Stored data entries
───

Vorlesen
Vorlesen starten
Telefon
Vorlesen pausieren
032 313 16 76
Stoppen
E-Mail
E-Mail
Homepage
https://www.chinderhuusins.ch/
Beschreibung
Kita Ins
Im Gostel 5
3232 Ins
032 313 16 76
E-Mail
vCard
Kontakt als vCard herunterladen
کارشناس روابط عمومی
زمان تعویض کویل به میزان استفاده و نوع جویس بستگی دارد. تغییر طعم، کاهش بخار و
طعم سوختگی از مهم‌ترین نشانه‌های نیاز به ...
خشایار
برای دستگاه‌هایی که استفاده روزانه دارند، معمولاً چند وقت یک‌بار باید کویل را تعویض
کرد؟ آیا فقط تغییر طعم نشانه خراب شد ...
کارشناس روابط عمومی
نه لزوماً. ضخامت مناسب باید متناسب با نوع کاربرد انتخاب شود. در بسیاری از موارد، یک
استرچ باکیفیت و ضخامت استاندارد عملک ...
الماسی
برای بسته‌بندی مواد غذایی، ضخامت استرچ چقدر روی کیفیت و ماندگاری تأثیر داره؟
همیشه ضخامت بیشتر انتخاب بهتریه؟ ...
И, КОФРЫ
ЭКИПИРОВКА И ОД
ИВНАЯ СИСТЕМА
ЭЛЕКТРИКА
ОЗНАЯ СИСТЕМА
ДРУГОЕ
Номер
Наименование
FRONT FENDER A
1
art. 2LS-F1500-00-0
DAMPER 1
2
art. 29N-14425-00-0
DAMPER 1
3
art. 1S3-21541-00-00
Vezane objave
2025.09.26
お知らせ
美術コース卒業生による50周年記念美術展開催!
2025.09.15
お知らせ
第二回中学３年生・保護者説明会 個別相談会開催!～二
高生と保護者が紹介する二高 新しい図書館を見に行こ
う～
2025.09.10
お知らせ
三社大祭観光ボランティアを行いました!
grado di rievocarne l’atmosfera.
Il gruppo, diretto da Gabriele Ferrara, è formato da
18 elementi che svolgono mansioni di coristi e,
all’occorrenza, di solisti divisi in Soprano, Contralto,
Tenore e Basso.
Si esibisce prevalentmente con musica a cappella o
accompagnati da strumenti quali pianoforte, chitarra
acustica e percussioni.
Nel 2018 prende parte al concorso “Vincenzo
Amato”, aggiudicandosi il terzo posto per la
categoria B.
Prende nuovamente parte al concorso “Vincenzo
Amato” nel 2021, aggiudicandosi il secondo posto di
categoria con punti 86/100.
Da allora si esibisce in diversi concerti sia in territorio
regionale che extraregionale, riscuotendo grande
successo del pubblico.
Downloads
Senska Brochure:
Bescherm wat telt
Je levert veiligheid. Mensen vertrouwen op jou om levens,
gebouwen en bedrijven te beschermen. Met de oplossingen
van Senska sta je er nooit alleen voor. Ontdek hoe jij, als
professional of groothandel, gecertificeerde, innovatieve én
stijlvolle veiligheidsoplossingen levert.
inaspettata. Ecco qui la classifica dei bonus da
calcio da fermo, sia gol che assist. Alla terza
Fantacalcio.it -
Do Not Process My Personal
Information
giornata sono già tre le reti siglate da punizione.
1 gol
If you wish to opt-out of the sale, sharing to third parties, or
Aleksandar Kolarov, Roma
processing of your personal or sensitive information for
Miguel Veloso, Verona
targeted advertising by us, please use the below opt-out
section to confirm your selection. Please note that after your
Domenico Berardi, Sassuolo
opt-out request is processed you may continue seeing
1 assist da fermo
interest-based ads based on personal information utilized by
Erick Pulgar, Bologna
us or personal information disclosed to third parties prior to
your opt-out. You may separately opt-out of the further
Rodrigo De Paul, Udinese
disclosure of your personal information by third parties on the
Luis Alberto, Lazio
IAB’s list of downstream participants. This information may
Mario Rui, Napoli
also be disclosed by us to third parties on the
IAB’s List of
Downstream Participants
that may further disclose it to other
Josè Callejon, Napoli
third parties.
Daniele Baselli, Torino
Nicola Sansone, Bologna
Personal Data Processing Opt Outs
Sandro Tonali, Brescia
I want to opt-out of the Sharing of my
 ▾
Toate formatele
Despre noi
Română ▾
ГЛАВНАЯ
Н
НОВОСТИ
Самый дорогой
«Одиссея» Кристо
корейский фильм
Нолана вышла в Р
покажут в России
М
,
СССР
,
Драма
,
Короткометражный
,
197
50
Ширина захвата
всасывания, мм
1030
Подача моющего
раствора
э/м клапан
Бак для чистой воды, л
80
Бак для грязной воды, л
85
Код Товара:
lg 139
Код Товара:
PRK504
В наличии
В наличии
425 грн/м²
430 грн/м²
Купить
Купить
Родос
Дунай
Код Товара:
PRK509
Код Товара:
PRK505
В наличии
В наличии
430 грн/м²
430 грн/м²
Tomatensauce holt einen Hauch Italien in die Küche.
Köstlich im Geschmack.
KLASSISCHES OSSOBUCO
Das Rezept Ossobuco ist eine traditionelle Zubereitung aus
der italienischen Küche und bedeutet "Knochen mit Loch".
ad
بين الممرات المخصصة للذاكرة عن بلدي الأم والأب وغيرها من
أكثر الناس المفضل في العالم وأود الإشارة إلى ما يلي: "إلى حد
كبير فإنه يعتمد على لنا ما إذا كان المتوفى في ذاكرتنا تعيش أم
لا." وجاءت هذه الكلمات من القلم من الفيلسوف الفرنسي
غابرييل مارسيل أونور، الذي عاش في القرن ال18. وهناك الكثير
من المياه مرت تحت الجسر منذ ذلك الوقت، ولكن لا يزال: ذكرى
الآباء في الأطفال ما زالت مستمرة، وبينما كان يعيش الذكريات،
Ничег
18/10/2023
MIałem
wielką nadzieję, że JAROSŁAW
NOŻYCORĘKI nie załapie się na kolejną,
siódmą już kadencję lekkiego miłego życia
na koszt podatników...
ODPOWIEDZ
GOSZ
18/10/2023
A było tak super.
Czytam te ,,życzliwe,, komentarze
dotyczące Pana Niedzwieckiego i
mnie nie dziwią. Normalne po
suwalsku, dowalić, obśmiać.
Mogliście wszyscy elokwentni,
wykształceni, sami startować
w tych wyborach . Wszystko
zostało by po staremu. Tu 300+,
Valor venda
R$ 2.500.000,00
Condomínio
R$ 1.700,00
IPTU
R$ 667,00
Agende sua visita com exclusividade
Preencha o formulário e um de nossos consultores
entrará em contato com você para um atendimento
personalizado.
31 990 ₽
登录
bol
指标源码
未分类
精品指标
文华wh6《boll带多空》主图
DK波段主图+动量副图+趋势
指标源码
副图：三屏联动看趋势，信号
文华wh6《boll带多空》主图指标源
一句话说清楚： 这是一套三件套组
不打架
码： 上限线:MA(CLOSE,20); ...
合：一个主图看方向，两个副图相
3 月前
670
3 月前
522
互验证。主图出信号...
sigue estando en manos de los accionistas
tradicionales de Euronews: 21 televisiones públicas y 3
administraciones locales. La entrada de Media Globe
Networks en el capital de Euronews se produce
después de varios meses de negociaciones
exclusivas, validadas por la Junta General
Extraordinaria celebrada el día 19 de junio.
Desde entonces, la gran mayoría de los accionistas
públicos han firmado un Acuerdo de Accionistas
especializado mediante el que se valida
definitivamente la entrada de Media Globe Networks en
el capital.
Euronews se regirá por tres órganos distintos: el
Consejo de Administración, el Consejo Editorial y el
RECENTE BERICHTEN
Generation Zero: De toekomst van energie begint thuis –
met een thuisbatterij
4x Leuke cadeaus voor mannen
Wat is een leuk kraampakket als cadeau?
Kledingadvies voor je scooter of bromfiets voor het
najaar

───

[What you are asked to do]:
Turn all of the lines above into a numbered list, leaving out any blank lines.

[Output for this task]:
1. Vorlesen
2. Vorlesen starten
3. Telefon
4. Vorlesen pausieren
5. 032 313 16 76
6. Stoppen
7. E-Mail
8. E-Mail
9. Homepage
10. https://www.chinderhuusins.ch/
11. Beschreibung
12. Kita Ins
13. Im Gostel 5
14. 3232 Ins
15. 032 313 16 76
16. E-Mail
17. vCard
18. Kontakt als vCard herunterladen
19. کارشناس روابط عمومی
20. زمان تعویض کویل به میزان استفاده و نوع جویس بستگی دارد. تغییر طعم، کاهش بخار و
21. طعم سوختگی از مهم‌ترین نشانه‌های نیاز به ...
22. خشایار
23. برای دستگاه‌هایی که استفاده روزانه دارند، معمولاً چند وقت یک‌بار باید کویل را تعویض
24. کرد؟ آیا فقط تغییر طعم نشانه خراب شد ...
25. کارشناس روابط عمومی
26. نه لزوماً. ضخامت مناسب باید متناسب با نوع کاربرد انتخاب شود. در بسیاری از موارد، یک
27. استرچ باکیفیت و ضخامت استاندارد عملک ...
28. الماسی
29. برای بسته‌بندی مواد غذایی، ضخامت استرچ چقدر روی کیفیت و ماندگاری تأثیر داره؟
30. همیشه ضخامت بیشتر انتخاب بهتریه؟ ...
31. И, КОФРЫ
32. ЭКИПИРОВКА И ОД
33. ИВНАЯ СИСТЕМА
34. ЭЛЕКТРИКА
35. ОЗНАЯ СИСТЕМА
36. ДРУГОЕ
37. Номер
38. Наименование
39. FRONT FENDER A
40. 1
41. art. 2LS-F1500-00-0
42. DAMPER 1
43. 2
44. art. 29N-14425-00-0
45. DAMPER 1
46. 3
47. art. 1S3-21541-00-00
48. Vezane objave
49. 2025.09.26
50. お知らせ
51. 美術コース卒業生による50周年記念美術展開催!
52. 2025.09.15
53. お知らせ
54. 第二回中学３年生・保護者説明会 個別相談会開催!～二
55. 高生と保護者が紹介する二高 新しい図書館を見に行こ
56. う～
57. 2025.09.10
58. お知らせ
59. 三社大祭観光ボランティアを行いました!
60. grado di rievocarne l’atmosfera.
61. Il gruppo, diretto da Gabriele Ferrara, è formato da
62. 18 elementi che svolgono mansioni di coristi e,
63. all’occorrenza, di solisti divisi in Soprano, Contralto,
64. Tenore e Basso.
65. Si esibisce prevalentmente con musica a cappella o
66. accompagnati da strumenti quali pianoforte, chitarra
67. acustica e percussioni.
68. Nel 2018 prende parte al concorso “Vincenzo
69. Amato”, aggiudicandosi il terzo posto per la
70. categoria B.
71. Prende nuovamente parte al concorso “Vincenzo
72. Amato” nel 2021, aggiudicandosi il secondo posto di
73. categoria con punti 86/100.
74. Da allora si esibisce in diversi concerti sia in territorio
75. regionale che extraregionale, riscuotendo grande
76. successo del pubblico.
77. Downloads
78. Senska Brochure:
79. Bescherm wat telt
80. Je levert veiligheid. Mensen vertrouwen op jou om levens,
81. gebouwen en bedrijven te beschermen. Met de oplossingen
82. van Senska sta je er nooit alleen voor. Ontdek hoe jij, als
83. professional of groothandel, gecertificeerde, innovatieve én
84. stijlvolle veiligheidsoplossingen levert.
85. inaspettata. Ecco qui la classifica dei bonus da
86. calcio da fermo, sia gol che assist. Alla terza
87. Fantacalcio.it -
88. Do Not Process My Personal
89. Information
90. giornata sono già tre le reti siglate da punizione.
91. 1 gol
92. If you wish to opt-out of the sale, sharing to third parties, or
93. Aleksandar Kolarov, Roma
94. processing of your personal or sensitive information for
95. Miguel Veloso, Verona
96. targeted advertising by us, please use the below opt-out
97. section to confirm your selection. Please note that after your
98. Domenico Berardi, Sassuolo
99. opt-out request is processed you may continue seeing
100. 1 assist da fermo
101. interest-based ads based on personal information utilized by
102. Erick Pulgar, Bologna
103. us or personal information disclosed to third parties prior to
104. your opt-out. You may separately opt-out of the further
105. Rodrigo De Paul, Udinese
106. disclosure of your personal information by third parties on the
107. Luis Alberto, Lazio
108. IAB’s list of downstream participants. This information may
109. Mario Rui, Napoli
110. also be disclosed by us to third parties on the
111. IAB’s List of
112. Downstream Participants
113. that may further disclose it to other
114. Josè Callejon, Napoli
115. third parties.
116. Daniele Baselli, Torino
117. Nicola Sansone, Bologna
118. Personal Data Processing Opt Outs
119. Sandro Tonali, Brescia
120. I want to opt-out of the Sharing of my
121.  ▾
122. Toate formatele
123. Despre noi
124. Română ▾
125. ГЛАВНАЯ
126. Н
127. НОВОСТИ
128. Самый дорогой
129. «Одиссея» Кристо
130. корейский фильм
131. Нолана вышла в Р
132. покажут в России
133. М
134. ,
135. СССР
136. ,
137. Драма
138. ,
139. Короткометражный
140. ,
141. 197
142. 50
143. Ширина захвата
144. всасывания, мм
145. 1030
146. Подача моющего
147. раствора
148. э/м клапан
149. Бак для чистой воды, л
150. 80
151. Бак для грязной воды, л
152. 85
153. Код Товара:
154. lg 139
155. Код Товара:
156. PRK504
157. В наличии
158. В наличии
159. 425 грн/м²
160. 430 грн/м²
161. Купить
162. Купить
163. Родос
164. Дунай
165. Код Товара:
166. PRK509
167. Код Товара:
168. PRK505
169. В наличии
170. В наличии
171. 430 грн/м²
172. 430 грн/м²
173. Tomatensauce holt einen Hauch Italien in die Küche.
174. Köstlich im Geschmack.
175. KLASSISCHES OSSOBUCO
176. Das Rezept Ossobuco ist eine traditionelle Zubereitung aus
177. der italienischen Küche und bedeutet "Knochen mit Loch".
178. ad
179. بين الممرات المخصصة للذاكرة عن بلدي الأم والأب وغيرها من
180. أكثر الناس المفضل في العالم وأود الإشارة إلى ما يلي: "إلى حد
181. كبير فإنه يعتمد على لنا ما إذا كان المتوفى في ذاكرتنا تعيش أم
182. لا." وجاءت هذه الكلمات من القلم من الفيلسوف الفرنسي
183. غابرييل مارسيل أونور، الذي عاش في القرن ال18. وهناك الكثير
184. من المياه مرت تحت الجسر منذ ذلك الوقت، ولكن لا يزال: ذكرى
185. الآباء في الأطفال ما زالت مستمرة، وبينما كان يعيش الذكريات،
186. Ничег
187. 18/10/2023
188. MIałem
189. wielką nadzieję, że JAROSŁAW
190. NOŻYCORĘKI nie załapie się na kolejną,
191. siódmą już kadencję lekkiego miłego życia
192. na koszt podatników...
193. ODPOWIEDZ
194. GOSZ
195. 18/10/2023
196. A było tak super.
197. Czytam te ,,życzliwe,, komentarze
198. dotyczące Pana Niedzwieckiego i
199. mnie nie dziwią. Normalne po
200. suwalsku, dowalić, obśmiać.
201. Mogliście wszyscy elokwentni,
202. wykształceni, sami startować
203. w tych wyborach . Wszystko
204. zostało by po staremu. Tu 300+,
205. Valor venda
206. R$ 2.500.000,00
207. Condomínio
208. R$ 1.700,00
209. IPTU
210. R$ 667,00
211. Agende sua visita com exclusividade
212. Preencha o formulário e um de nossos consultores
213. entrará em contato com você para um atendimento
214. personalizado.
215. 31 990 ₽
216. 登录
217. bol
218. 指标源码
219. 未分类
220. 精品指标
221. 文华wh6《boll带多空》主图
222. DK波段主图+动量副图+趋势
223. 指标源码
224. 副图：三屏联动看趋势，信号
225. 文华wh6《boll带多空》主图指标源
226. 一句话说清楚： 这是一套三件套组
227. 不打架
228. 码： 上限线:MA(CLOSE,20); ...
229. 合：一个主图看方向，两个副图相
230. 3 月前
231. 670
232. 3 月前
233. 522
234. 互验证。主图出信号...
235. sigue estando en manos de los accionistas
236. tradicionales de Euronews: 21 televisiones públicas y 3
237. administraciones locales. La entrada de Media Globe
238. Networks en el capital de Euronews se produce
239. después de varios meses de negociaciones
240. exclusivas, validadas por la Junta General
241. Extraordinaria celebrada el día 19 de junio.
242. Desde entonces, la gran mayoría de los accionistas
243. públicos han firmado un Acuerdo de Accionistas
244. especializado mediante el que se valida
245. definitivamente la entrada de Media Globe Networks en
246. el capital.
247. Euronews se regirá por tres órganos distintos: el
248. Consejo de Administración, el Consejo Editorial y el
249. RECENTE BERICHTEN
250. Generation Zero: De toekomst van energie begint thuis –
251. met een thuisbatterij
252. 4x Leuke cadeaus voor mannen
253. Wat is een leuk kraampakket als cadeau?
254. Kledingadvies voor je scooter of bromfiets voor het
255. najaar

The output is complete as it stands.